The input.

* * * * * * *

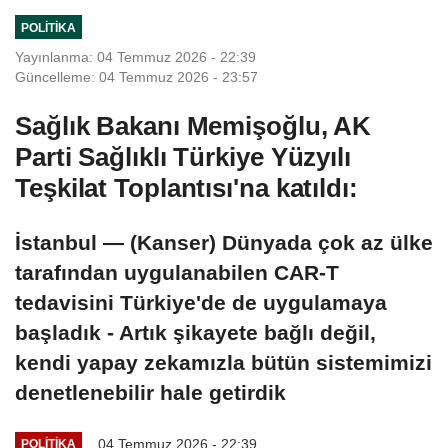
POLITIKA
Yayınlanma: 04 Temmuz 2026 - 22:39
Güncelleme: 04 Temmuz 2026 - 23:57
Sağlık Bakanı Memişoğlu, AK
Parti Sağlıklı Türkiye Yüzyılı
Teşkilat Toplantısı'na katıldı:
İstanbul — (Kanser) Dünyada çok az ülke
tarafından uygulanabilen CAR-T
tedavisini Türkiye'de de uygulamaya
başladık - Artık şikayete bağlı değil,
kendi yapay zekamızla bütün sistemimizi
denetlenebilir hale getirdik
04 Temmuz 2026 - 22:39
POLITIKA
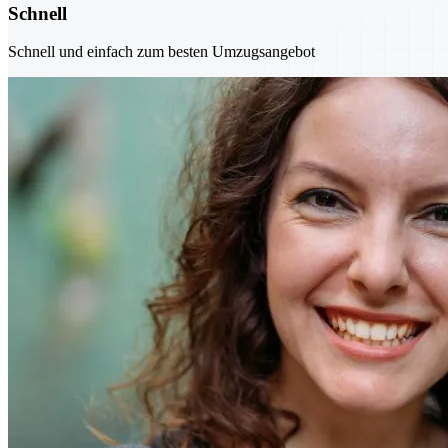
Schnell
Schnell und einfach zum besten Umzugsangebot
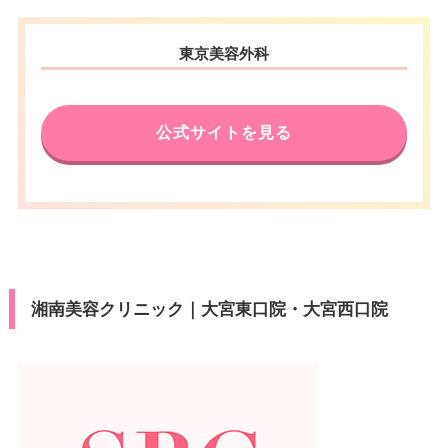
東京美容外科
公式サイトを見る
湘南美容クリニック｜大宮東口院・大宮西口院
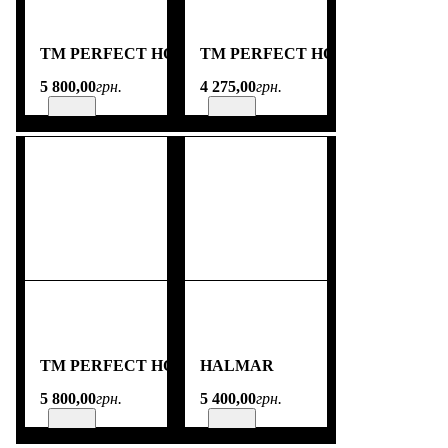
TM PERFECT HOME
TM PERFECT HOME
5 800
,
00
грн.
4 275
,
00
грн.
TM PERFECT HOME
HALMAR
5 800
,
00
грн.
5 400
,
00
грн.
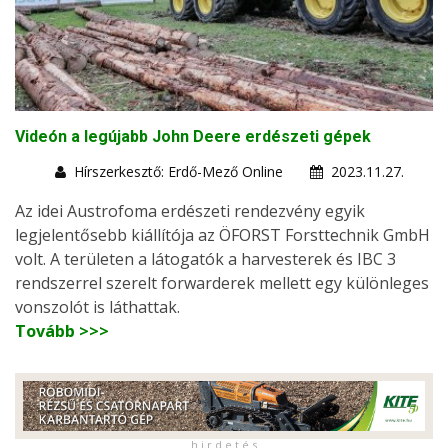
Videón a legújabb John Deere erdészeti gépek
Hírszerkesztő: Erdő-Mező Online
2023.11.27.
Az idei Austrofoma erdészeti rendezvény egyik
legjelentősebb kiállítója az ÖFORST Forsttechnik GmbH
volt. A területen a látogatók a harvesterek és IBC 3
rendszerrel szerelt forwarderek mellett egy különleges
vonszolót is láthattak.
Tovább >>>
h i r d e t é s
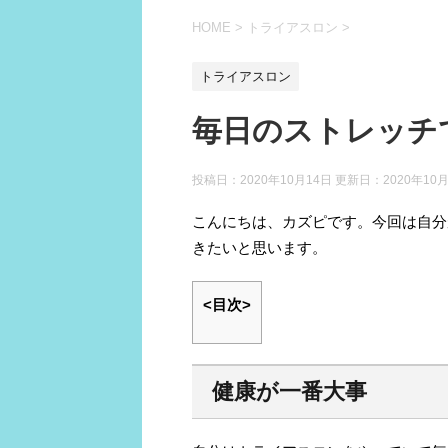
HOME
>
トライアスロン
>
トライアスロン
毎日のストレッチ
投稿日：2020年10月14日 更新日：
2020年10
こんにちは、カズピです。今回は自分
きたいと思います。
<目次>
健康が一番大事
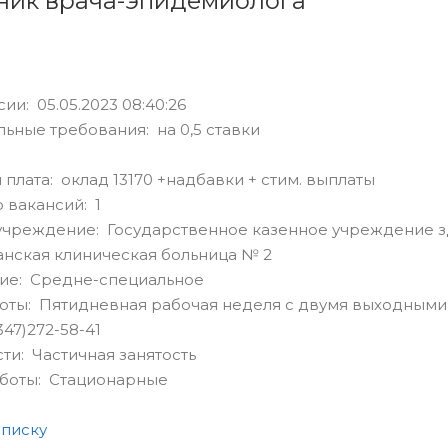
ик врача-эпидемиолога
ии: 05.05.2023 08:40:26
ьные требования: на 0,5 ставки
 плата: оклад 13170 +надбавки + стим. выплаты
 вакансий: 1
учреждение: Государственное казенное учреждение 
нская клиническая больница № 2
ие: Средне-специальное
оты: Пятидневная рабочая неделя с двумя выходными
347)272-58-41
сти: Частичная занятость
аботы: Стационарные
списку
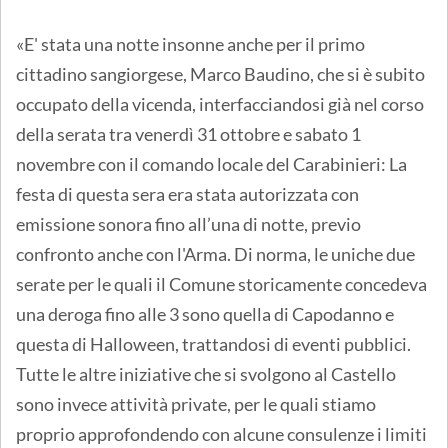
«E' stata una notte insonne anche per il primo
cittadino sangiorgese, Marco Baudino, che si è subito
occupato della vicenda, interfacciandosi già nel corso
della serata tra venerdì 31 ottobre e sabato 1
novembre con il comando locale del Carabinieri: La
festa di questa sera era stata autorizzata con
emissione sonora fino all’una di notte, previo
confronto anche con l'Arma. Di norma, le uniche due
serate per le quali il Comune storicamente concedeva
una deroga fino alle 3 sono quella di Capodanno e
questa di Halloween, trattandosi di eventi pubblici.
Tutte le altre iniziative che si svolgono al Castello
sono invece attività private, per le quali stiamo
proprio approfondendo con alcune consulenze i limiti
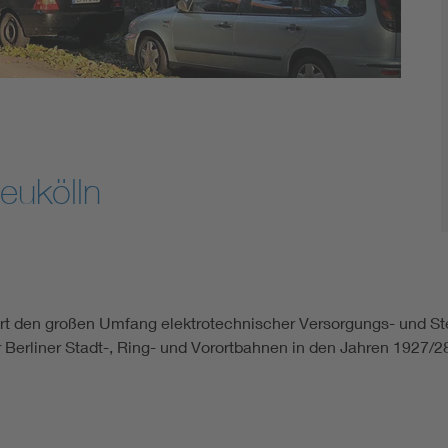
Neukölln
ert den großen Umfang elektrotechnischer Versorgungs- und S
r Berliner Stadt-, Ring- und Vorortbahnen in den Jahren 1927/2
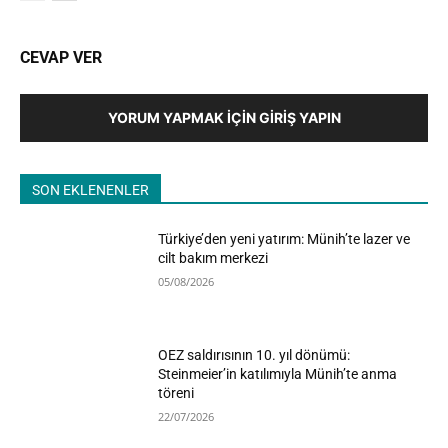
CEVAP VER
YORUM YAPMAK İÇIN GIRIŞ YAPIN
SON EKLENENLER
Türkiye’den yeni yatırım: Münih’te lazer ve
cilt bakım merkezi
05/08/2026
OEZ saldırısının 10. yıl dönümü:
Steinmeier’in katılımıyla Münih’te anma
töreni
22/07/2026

* * * * * * *

Task directions.
The data must be repeated exactly. Any pictures in it are to be left out.

Answer to this exercise.
POLITIKA
Yayınlanma: 04 Temmuz 2026 - 22:39
Güncelleme: 04 Temmuz 2026 - 23:57
Sağlık Bakanı Memişoğlu, AK
Parti Sağlıklı Türkiye Yüzyılı
Teşkilat Toplantısı'na katıldı:
İstanbul — (Kanser) Dünyada çok az ülke
tarafından uygulanabilen CAR-T
tedavisini Türkiye'de de uygulamaya
başladık - Artık şikayete bağlı değil,
kendi yapay zekamızla bütün sistemimizi
denetlenebilir hale getirdik
04 Temmuz 2026 - 22:39
POLITIKA
Schnell
Schnell und einfach zum besten Umzugsangebot
東京美容外科
公式サイトを見る
湘南美容クリニック｜大宮東口院・大宮西口院
TM PERFECT HOME
TM PERFECT HOME
5 800
,
00
грн.
4 275
,
00
грн.
TM PERFECT HOME
HALMAR
5 800
,
00
грн.
5 400
,
00
грн.
Videón a legújabb John Deere erdészeti gépek
Hírszerkesztő: Erdő-Mező Online
2023.11.27.
Az idei Austrofoma erdészeti rendezvény egyik
legjelentősebb kiállítója az ÖFORST Forsttechnik GmbH
volt. A területen a látogatók a harvesterek és IBC 3
rendszerrel szerelt forwarderek mellett egy különleges
vonszolót is láthattak.
Tovább >>>
h i r d e t é s
HOME
>
トライアスロン
>
トライアスロン
毎日のストレッチ
投稿日：2020年10月14日 更新日：
2020年10
こんにちは、カズピです。今回は自分
きたいと思います。
<目次>
健康が一番大事
ик врача-эпидемиолога
ии: 05.05.2023 08:40:26
ьные требования: на 0,5 ставки
 плата: оклад 13170 +надбавки + стим. выплаты
 вакансий: 1
учреждение: Государственное казенное учреждение 
нская клиническая больница № 2
ие: Средне-специальное
оты: Пятидневная рабочая неделя с двумя выходными
347)272-58-41
сти: Частичная занятость
аботы: Стационарные
списку
«E' stata una notte insonne anche per il primo
cittadino sangiorgese, Marco Baudino, che si è subito
occupato della vicenda, interfacciandosi già nel corso
della serata tra venerdì 31 ottobre e sabato 1
novembre con il comando locale del Carabinieri: La
festa di questa sera era stata autorizzata con
emissione sonora fino all’una di notte, previo
confronto anche con l'Arma. Di norma, le uniche due
serate per le quali il Comune storicamente concedeva
una deroga fino alle 3 sono quella di Capodanno e
questa di Halloween, trattandosi di eventi pubblici.
Tutte le altre iniziative che si svolgono al Castello
sono invece attività private, per le quali stiamo
proprio approfondendo con alcune consulenze i limiti
Neukölln
ert den großen Umfang elektrotechnischer Versorgungs- und S
r Berliner Stadt-, Ring- und Vorortbahnen in den Jahren 1927/2
CEVAP VER
YORUM YAPMAK İÇIN GIRIŞ YAPIN
SON EKLENENLER
Türkiye’den yeni yatırım: Münih’te lazer ve
cilt bakım merkezi
05/08/2026
OEZ saldırısının 10. yıl dönümü:
Steinmeier’in katılımıyla Münih’te anma
töreni
22/07/2026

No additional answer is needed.